Ex Libris’ ‘URM strategy’, and the future of library software

I was at the ELUNA conference this past week.

Among other things, Oren Beit-Arie from Ex-Libris gave a presentation on their “Unified Resource Management” strategy for their products. I’m afraid I can’t find even any good marketting materials from EL on this online, let alone Oren’s slideshow, which would be great. But here’s what I took away from it (anyone else feel free to correct me).

A) Get Ex Libris products working together in an integrated way, working with one common data model, as ‘services’ layered on top of a common database. Buy what services you want, all the services work well together in an integrated fashion. (There was a nifty boxes-and-lines diagram here about the idea for architecture).

B) An openness to… openness. The individual services should be mix-and-matchable with services from other providers (vendors or open source).

Now, I have no doubt that ‘A’, even by itself, is the right strategy for architecting library software. The current divisions between products and ‘modules’ we have are not always rational, leading to both user interface problems (lack of integration, have to look in different places for things that should be together), and workflow problems (again, staff has to enter things multiple times, and work with multiple products/modules/screens to accomplish what is one task to their workflow).

The architecture Oren was talking about is right from a technical perspective, and it’s indubitably right from a business perspective to give customers what they need/want. In fact, this strategy is no doubt in part a response to competitor Serials Solutions, whose products more-or-less already work like this. SerSol recently rebranded their products as the ‘360 suite’ to emphasize this level of integration. With the important caveat that SerSol’s suite does NOT include a traditional ILS or most of the functions/interfaces traditionally housed there. Which is the most complicated/difficult part, of course.

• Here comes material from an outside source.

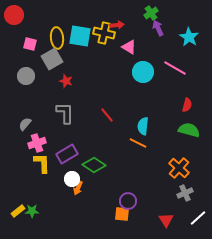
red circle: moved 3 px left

But it’s Part B that is really exciting. SerSol doesn’t do that.

Now, achieving part A alone will be a technical challenge. But on top of that, making all the pieces mix-and-matchable with other vendors products? It’s an even bigger technical challenge (does that mean that common data schema needs to be some kind of standard common accross vendors?). It’s also a political challenge and a business challenge for Ex Libris.

Will they be able to get other vendors to cooperate? (The incipient emergence of real-world stable open source library software makes this more likely, and provides some projects that are likely to cooperate regardless of what the traditional ones do).

Will they be able to actually make this work for themselves, actually commit to it, not be scared of what it could mean to their own bottom line? Now, Ex Libris has always been one of the vendors that is most comfortable with open-ness, and really trying to provide software that works with their competitors, instead of relying on lock-in. Not to detract from ‘ideological’ motivations in the company which are probably present, this is also due in part to their business position. (There are always ‘material conditions’ helping to determine things, sez this Marxist). Their strongest product was SFX–NOT an ILS–and their ILS product always had a relatively weak market share in North America anyway. So they had no choice but to promote interoperability.

It’s clear that they want Primo, their new ‘front end’ unit, to inter-operate with everyone else’s stuff, so other vendor’s customers can still buy Primo.

But do they really want all their other products–including back-ends–to inter-operate with OTHER vendors front-ends and back-ends too? So I could even–gasp–choose to use a Primo competitor with their back-end products? Are they really going to be willing/able to pull this off? It’s going to take serious technical resources, and in the long term, they’re not going to be able to justify such resources to themselves if it results in lowering their own ‘lock in’–or are they?

What Ex Libris says they want to sell me, is indeed what I want to buy. Will they be able to make it happen? Will they be able to do it in time for it to matter? The URM ‘strategy’ [Oren was clear that it’s not a ‘product’, it’s a ‘strategy’] is just being born, and the timeline was “next 5 years or more”.

Time will tell. But I am encouraged that they seem to have a strategy which makes sense from a technical perspective, not just a business perspective, something we are not used to expecting from our vendors, and which we all desperately need. [Of course a vendor with a great technical idea that goes out of business helps nobody either–I’m not saying the business can be sacrificed to the technical.]

Update 12 Nov 2008: Hey Ex Libris, you’ve been talking about this for nearly two years now at ELUNA presentations, why is there still nothing on your web site about it?  Why is this important initiative re-orienting the entire strategy of your company not being shared with your customers and potential customers in written form?  Why is this blog post here still the first google hit for ‘ex libris urm’?